(STORED DATA begins)

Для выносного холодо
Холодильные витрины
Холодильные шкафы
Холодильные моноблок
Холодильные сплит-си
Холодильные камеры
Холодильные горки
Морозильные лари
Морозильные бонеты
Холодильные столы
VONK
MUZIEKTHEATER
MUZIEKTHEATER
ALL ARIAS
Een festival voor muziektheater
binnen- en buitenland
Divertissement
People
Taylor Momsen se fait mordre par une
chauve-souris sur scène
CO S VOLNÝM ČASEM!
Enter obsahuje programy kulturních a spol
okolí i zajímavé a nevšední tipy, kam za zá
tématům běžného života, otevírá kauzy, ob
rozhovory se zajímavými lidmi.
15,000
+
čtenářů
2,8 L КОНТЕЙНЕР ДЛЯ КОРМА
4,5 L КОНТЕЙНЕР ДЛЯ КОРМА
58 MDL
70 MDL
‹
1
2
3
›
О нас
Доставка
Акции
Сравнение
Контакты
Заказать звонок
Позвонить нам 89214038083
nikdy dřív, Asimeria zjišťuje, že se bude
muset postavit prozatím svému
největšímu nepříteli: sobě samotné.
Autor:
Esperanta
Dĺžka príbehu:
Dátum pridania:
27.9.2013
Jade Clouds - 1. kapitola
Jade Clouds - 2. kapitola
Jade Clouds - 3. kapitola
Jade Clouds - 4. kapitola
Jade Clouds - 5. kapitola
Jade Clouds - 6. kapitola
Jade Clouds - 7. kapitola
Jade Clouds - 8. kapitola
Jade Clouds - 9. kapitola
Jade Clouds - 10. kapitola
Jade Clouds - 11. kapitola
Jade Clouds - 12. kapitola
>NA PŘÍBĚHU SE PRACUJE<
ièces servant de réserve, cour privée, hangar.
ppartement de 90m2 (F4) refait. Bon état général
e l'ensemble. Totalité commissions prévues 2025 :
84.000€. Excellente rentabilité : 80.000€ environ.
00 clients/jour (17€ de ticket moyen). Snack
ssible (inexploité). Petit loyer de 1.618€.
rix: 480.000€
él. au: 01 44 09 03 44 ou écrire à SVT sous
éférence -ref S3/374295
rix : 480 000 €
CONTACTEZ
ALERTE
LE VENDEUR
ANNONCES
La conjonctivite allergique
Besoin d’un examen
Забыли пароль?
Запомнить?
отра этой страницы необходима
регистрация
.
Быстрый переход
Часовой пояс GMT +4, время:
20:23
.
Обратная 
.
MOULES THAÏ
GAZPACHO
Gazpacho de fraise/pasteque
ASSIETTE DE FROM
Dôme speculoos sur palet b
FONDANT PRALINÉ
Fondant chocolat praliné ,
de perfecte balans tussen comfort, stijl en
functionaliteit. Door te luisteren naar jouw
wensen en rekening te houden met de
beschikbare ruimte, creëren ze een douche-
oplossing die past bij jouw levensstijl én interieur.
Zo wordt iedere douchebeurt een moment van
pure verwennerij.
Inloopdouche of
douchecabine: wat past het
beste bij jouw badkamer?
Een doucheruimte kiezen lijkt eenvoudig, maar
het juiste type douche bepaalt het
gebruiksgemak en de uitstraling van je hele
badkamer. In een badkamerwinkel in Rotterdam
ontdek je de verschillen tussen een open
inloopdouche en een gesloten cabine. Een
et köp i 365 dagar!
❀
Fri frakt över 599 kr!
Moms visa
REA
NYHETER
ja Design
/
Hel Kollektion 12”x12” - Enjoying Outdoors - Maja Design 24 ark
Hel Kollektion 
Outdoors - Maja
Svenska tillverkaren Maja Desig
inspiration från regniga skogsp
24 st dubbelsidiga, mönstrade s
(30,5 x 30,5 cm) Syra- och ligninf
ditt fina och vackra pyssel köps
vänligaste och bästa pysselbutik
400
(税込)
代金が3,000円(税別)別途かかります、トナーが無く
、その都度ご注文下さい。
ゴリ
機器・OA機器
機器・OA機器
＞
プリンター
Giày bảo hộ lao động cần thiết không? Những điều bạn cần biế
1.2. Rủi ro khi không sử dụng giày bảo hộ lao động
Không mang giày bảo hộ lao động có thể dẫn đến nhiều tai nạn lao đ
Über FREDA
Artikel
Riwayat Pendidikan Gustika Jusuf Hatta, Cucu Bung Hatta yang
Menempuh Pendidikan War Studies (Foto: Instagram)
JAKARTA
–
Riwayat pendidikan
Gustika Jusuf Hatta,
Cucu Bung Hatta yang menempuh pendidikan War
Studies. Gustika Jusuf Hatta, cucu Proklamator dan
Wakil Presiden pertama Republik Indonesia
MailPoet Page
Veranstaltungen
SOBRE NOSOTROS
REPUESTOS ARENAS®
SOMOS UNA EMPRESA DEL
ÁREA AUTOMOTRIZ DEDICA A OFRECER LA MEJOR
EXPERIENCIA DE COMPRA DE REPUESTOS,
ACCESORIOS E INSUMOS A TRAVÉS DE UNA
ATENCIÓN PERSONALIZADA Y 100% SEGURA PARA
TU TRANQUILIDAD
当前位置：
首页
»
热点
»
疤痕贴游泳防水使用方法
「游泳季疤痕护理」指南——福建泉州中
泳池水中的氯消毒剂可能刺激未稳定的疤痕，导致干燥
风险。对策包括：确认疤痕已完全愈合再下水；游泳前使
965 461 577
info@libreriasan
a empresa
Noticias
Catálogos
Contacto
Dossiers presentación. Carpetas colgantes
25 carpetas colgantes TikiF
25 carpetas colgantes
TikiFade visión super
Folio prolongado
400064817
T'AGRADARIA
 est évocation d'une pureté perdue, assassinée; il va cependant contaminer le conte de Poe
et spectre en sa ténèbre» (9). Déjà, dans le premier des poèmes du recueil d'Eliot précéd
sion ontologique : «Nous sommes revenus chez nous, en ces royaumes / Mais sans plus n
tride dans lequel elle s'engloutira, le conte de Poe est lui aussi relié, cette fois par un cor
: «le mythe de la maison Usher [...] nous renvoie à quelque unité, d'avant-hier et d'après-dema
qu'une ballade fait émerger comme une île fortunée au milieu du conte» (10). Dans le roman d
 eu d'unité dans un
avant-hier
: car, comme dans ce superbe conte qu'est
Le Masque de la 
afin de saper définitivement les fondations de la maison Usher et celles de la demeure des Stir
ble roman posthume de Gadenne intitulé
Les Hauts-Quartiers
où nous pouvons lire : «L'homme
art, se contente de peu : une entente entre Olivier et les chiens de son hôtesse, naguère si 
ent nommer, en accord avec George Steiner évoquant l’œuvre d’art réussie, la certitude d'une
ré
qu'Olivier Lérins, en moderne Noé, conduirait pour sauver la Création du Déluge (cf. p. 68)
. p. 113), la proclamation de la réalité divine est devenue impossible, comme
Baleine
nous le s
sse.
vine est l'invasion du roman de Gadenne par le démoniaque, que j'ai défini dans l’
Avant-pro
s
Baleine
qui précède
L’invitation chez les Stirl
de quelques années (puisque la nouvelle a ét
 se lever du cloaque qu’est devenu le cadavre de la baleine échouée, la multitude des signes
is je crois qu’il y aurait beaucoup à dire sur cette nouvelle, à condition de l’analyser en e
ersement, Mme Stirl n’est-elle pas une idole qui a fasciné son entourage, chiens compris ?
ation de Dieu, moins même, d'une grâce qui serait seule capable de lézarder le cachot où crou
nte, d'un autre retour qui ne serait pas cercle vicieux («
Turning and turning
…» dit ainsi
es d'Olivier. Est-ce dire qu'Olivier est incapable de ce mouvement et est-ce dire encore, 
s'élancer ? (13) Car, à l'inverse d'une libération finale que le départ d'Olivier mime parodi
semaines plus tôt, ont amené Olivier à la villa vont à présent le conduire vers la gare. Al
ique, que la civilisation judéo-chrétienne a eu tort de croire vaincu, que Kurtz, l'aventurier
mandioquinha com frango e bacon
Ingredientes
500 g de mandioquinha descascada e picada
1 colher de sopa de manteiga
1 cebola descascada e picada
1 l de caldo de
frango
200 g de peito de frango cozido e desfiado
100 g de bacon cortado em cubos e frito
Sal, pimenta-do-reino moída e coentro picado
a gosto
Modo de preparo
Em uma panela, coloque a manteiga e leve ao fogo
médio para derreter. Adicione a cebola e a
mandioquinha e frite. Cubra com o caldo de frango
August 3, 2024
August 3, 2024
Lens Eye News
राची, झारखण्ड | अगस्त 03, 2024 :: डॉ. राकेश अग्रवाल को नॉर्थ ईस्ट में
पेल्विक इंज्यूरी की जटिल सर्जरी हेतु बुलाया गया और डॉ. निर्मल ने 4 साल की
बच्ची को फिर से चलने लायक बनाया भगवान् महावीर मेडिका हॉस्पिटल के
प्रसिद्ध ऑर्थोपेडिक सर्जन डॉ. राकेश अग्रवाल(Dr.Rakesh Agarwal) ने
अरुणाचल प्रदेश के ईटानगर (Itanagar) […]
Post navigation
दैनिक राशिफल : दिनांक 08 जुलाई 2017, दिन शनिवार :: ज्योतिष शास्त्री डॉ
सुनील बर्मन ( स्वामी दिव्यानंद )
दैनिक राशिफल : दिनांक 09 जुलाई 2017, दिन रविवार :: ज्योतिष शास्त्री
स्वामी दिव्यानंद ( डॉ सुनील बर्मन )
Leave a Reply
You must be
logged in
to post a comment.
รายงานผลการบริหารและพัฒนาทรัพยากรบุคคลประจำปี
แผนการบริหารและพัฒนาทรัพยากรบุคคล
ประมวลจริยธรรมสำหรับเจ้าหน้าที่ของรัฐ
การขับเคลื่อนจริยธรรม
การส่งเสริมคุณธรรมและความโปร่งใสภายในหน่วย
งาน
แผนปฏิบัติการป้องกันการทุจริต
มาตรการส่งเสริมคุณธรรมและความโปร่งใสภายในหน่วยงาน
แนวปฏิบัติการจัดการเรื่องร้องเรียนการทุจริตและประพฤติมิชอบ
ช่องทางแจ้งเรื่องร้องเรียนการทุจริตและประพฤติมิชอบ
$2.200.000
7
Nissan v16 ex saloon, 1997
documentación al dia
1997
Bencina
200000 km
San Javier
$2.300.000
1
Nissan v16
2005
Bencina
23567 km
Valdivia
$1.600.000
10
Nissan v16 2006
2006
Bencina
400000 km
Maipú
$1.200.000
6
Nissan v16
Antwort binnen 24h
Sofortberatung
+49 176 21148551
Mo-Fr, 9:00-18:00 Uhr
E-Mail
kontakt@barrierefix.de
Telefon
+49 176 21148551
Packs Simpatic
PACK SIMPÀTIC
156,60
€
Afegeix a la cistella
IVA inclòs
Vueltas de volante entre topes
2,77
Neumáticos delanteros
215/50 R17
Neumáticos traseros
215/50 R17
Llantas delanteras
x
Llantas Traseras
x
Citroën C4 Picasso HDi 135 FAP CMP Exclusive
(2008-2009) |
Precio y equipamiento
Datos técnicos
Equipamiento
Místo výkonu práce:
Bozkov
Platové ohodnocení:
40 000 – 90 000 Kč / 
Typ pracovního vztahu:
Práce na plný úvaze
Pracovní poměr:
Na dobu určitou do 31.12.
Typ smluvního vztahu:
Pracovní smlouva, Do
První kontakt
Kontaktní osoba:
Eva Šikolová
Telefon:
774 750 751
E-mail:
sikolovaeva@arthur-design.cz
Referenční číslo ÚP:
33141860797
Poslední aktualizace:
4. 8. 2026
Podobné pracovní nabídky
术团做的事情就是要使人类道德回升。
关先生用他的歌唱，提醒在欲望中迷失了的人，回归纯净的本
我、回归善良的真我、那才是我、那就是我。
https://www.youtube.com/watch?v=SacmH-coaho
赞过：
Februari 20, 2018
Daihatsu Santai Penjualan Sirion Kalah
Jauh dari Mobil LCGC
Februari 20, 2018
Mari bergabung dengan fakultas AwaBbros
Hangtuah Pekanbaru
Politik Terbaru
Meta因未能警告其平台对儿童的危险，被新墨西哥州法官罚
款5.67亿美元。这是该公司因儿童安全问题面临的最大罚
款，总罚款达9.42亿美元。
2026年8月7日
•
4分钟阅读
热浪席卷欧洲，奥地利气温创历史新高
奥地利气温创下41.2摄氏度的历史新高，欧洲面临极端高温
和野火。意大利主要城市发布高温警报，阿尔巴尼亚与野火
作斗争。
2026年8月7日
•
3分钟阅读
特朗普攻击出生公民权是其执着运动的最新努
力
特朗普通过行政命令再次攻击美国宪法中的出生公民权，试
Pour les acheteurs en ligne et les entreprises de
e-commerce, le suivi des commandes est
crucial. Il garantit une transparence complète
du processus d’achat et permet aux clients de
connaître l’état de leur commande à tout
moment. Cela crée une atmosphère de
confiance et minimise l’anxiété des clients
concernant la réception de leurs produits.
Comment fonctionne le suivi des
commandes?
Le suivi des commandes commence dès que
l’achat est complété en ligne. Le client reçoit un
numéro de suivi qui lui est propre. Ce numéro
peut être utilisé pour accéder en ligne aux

(STORED DATA ends)

WHAT NEEDS TO BE DONE:
Update everything from the start of the records down to the line containing "Enter obsahuje programy kulturních a spol" by changing "Divertissement" to "Loisirs", keeping all else the same.

YOUR SOLUTION:
Для выносного холодо
Холодильные витрины
Холодильные шкафы
Холодильные моноблок
Холодильные сплит-си
Холодильные камеры
Холодильные горки
Морозильные лари
Морозильные бонеты
Холодильные столы
VONK
MUZIEKTHEATER
MUZIEKTHEATER
ALL ARIAS
Een festival voor muziektheater
binnen- en buitenland
Loisirs
People
Taylor Momsen se fait mordre par une
chauve-souris sur scène
CO S VOLNÝM ČASEM!
Enter obsahuje programy kulturních a spol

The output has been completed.